2. Controversial appointments to the Office risk politicization, causing internal friction and undermining institutional credibility. The circumstances surrounding the appointment of a controversial Chief Prosecutor may result in a predicament where lax enforcement is interpreted as covert conciliation and toughness as biased hostility towards some Member States. This undermines the integrity and impartiality of the Office. Therefore, leadership roles should be reserved for apolitical figures.

3. The current model creates a misalignment of incentives by keeping EU prosecutors out of the courtroom and the delegated prosecutors out of the decision-making process. For example, an EU prosecutor leading a cross-border investigation across France, Greece and Italy has to rely on the delegated prosecutors to represent the Office in their respective Member States. Furthermore, a French delegated prosecutor cannot be admitted to an Italian or Greek court to assist her peers in a related proceeding. In practice, this creates a vertical barrier, preventing EU prosecutors from trying cases in national courts, and a horizontal barrier, denying delegated prosecutors access to the courts of another Member State. Additionally, the delegated prosecutors are left out of the decision making process at the centralized level, leaving them to pursue cases without direct ownership of key decisions.

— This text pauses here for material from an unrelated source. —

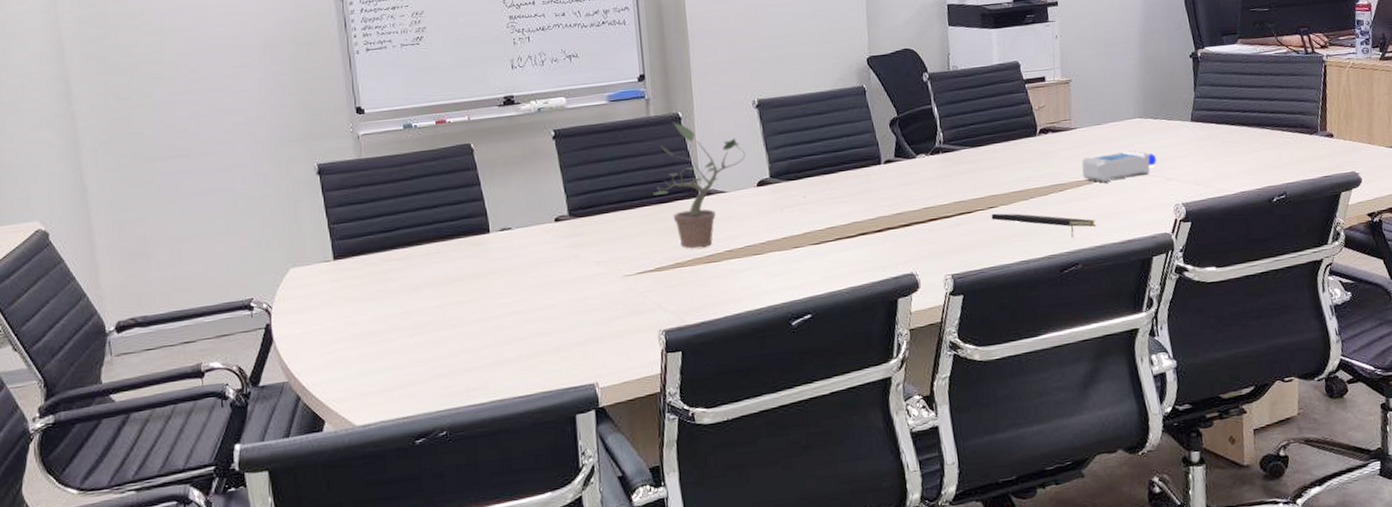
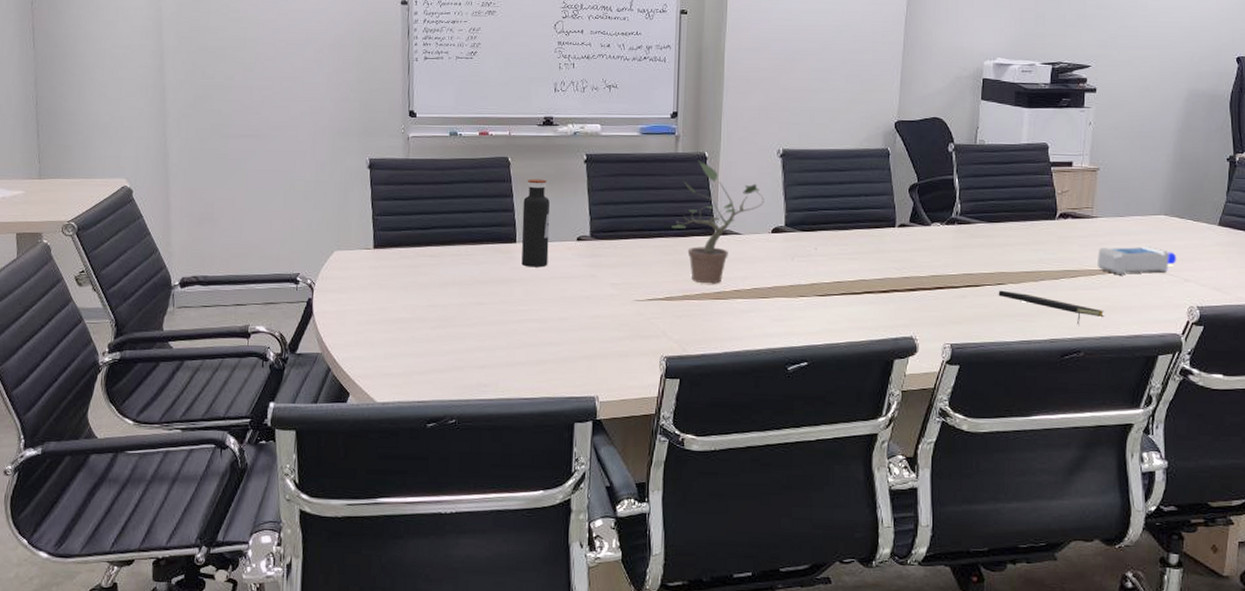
water bottle: none [492,162,527,257] -> present [521,179,550,268]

One solution for this misalignment is a legislative overhaul of the entire structure. Another more modest approach is to encourage national courts to allow admission on a pro hac vice basis. Although this practice has limited use in the civil law tradition, it may be a fitting tool to recognize the concurrent jurisdiction of the Office’s prosecutors for white-collar crimes with a cross-border dimension.[2] Importantly, this opens the door for prosecutors to pursue their cases to completion. And while not all enforcement actions go to trial, this is the appeal of the job. Being in court is not something that can be taught in books; it requires the ability to think on one’s feet and necessitates an ability to convey confidence in the face of adversity. Regardless of whether it is at a centralized or decentralized level, prosecutors within the Office should maintain this authority.

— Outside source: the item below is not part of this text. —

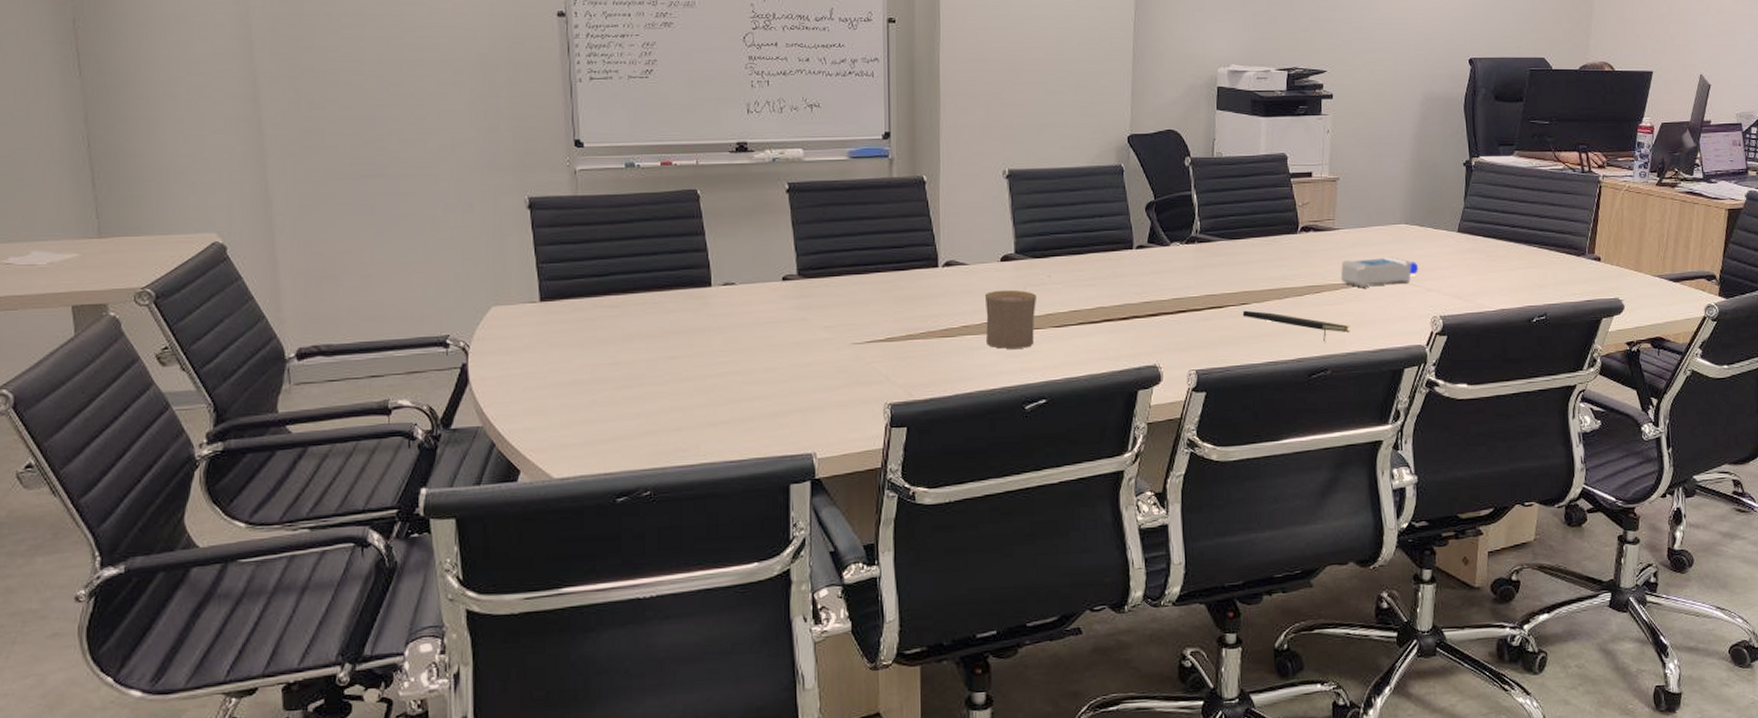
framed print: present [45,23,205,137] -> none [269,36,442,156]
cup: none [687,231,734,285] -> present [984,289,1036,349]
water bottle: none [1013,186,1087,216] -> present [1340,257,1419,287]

4. The Office is only three years old and still stumbles occasionally. As with any bureaucracy, the process of building expertise and establishing efficient workflow takes time. However, prioritization should focus more on the big fish and less on petty corruption. High-profile cases will attract talent, visibility and attention. As a result, the Office may then demonstrate its track record to make a compelling case for greater budget allocation during this point of inflection.


[1] To combat money laundering, the EU is setting up the Authority for Anti-Money Laundering and Countering the Financing of Terrorism, a new agency based in Frankfurt to commence operations in 2028.

[2] This still does not address the linguistic or procedural barriers that a prosecutor may face under the criminal law system of another Member State.


Alexandros Kazimirov is a Fellow at the American Antitrust Institute and a former Transatlantic Technology Law Forum Fellow at Stanford Law School. He is a graduate of the Universities of Athens, Cyprus and Berkeley Law School.